• _TASK PROMPT_:
Show every line in the records below that contains the word "elbow".
-- TASK INPUT follows --
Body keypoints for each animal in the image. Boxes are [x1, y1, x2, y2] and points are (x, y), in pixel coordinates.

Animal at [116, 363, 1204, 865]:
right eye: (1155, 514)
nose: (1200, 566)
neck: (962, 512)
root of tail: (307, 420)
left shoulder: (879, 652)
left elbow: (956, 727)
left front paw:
-- TASK INPUT concluded --
-- TASK INPUT follows --
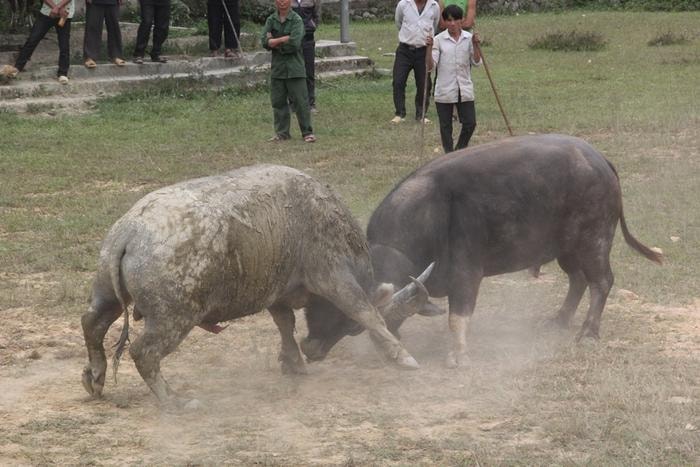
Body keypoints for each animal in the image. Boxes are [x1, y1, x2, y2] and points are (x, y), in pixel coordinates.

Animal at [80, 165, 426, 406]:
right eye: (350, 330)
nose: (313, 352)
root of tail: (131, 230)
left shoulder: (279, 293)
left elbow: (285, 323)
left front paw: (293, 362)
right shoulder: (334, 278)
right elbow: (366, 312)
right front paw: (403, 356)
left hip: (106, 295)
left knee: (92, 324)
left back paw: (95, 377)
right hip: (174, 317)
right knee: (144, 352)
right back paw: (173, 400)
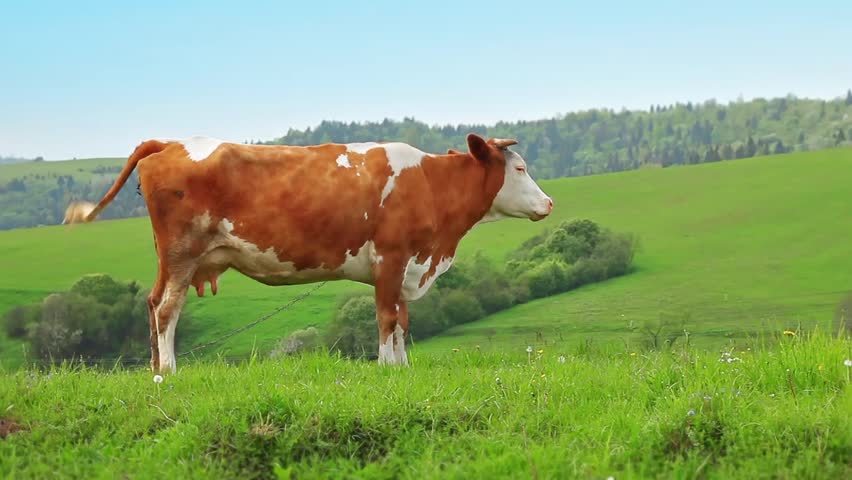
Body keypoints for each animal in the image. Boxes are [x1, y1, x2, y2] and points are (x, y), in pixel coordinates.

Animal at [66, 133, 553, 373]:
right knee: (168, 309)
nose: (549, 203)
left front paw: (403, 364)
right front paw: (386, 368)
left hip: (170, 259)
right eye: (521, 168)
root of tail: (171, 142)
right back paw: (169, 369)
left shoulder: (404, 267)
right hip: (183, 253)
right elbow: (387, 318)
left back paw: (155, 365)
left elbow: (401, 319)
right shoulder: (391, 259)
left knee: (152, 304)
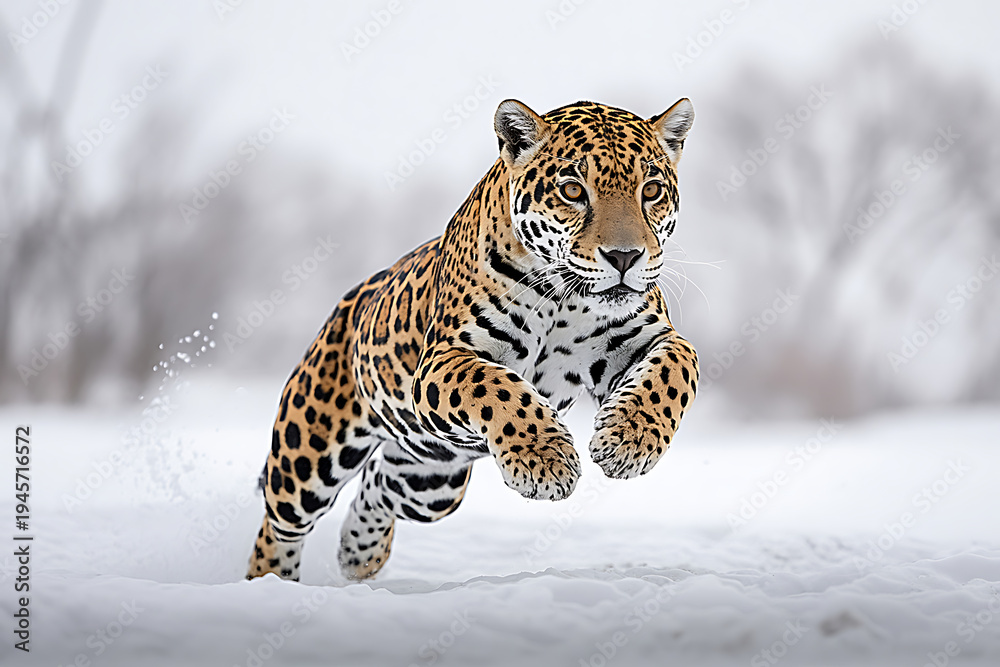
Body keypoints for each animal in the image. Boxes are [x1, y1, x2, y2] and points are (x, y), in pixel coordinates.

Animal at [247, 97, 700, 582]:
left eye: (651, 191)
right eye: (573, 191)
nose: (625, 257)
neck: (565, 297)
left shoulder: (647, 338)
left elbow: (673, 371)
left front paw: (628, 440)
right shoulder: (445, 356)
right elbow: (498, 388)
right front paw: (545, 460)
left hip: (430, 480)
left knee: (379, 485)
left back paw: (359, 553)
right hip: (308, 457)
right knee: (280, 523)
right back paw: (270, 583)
-- TASK INPUT concluded --
-- TASK INPUT follows --
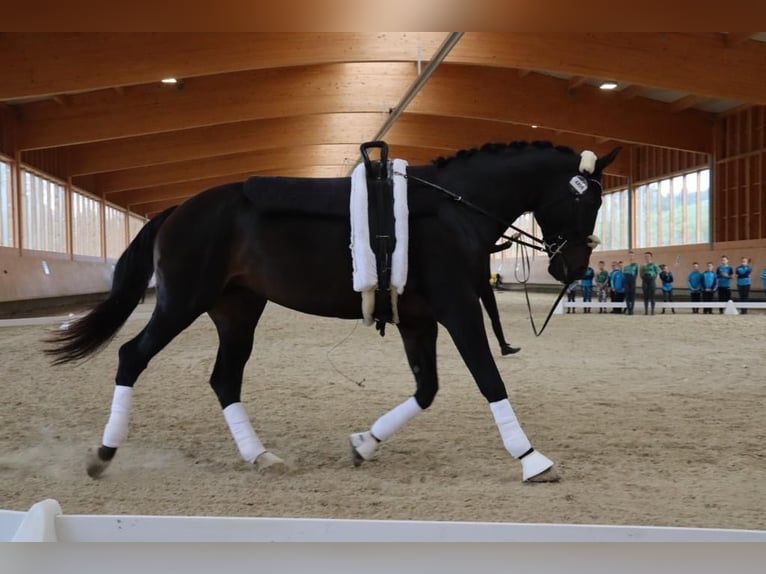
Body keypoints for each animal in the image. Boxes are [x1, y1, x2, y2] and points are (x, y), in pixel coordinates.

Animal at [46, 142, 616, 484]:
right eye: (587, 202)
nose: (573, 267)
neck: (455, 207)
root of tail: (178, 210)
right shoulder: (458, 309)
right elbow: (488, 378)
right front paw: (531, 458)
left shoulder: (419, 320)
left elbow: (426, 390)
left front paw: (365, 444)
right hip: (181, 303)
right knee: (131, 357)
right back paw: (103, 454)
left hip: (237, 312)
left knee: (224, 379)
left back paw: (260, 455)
-- TASK INPUT concluded --
• _THE COMPLETED TASK_:
left elbow: (956, 727)
left elbow: (285, 323)
right elbow: (366, 312)
right elbow: (387, 318)
left elbow: (401, 319)
left elbow: (673, 371)
right elbow: (498, 388)
right elbow: (488, 378)
left elbow: (426, 390)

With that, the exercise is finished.